TEXT SHOWN
.....

With a strong supply chain and confidence in what its physicians have learned about dealing with a pandemic, Community Health Systems appears ready for whatever COVID-19 could have coming around the corner.
That is how executives with the Tennessee-based parent company of Lutheran Health Network came across during a 2020 RBC Capital Markets Global Healthcare Conference presentation as they looked ahead, and also explained how its business was returning after an April slump.
CHS worked closely with physicians when they had to cancel April procedures that were not life-saving, because “we know that patients are more relying on their doctors’ perspectives that it’s safe to come back for care,” Tim Hingtgen, president and chief operating officer, said in the presentation.
“We’ve seen the momentum build week over week throughout the entire month of May,” he said. “Every single one of our markets is now back to some level of elective business. It started out primarily with some outpatient surgery and moved into more inpatient and higher acuity surgeries.”
Last month, the hospital chain had surpassed by mid-May the number of surgeries it had handled for the entire month of April, Hingtgen said.
“We’re very bullish and optimistic as to our ability to bring the business back, in terms of our partnership with our doctors and the patients being ready for that, he said.
CHS facilities have put plenty of safety measures in place, but it has been the doctors who have made patients comfortable with hospital visits again by articulating them, he said.
Lutheran Health Network pandemic measures illustrate important adjustments CHS has made to reduce COVID-19 risks.
It has limited access points and implemented social distancing protocols. It requires staff, visitors, employees and physicians to wear masks, and it screens everyone who walks through its doors, including employees.
It has established non-COVID-19 Care Zones with dedicated staff so it can confine COVID-19 patients to an isolated hospital area with a dedicated provider team.
“The doctors do support the fact that we have a good plan and our supply chains have normalized in terms of adequate and surplus PPE (personal protective equipment),” Hingtgen said.
“Lab testing resources are opening up. As a matter of fact, we do pre-procedure testing in varying degrees by market, based upon the medical staff’s direction, just to check for a COVID positive or COVID negative,” he said.

.....

THE DATA
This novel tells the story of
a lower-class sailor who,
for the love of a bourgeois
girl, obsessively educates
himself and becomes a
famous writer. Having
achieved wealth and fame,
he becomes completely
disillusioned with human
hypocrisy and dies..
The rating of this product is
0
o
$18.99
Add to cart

.....

THE TASK
Please answer these questions from the CHS article:
(a) What title does Tim Hingtgen hold?
(b) By what point in May had the chain passed its April surgery count?
(c) Who must wear masks at Lutheran Health Network facilities?
The lines come from a different source than the CHS article and are not part of it.

FINISHED TASK
(a) President and chief operating officer
(b) By mid-May
(c) Staff, visitors, employees and physicians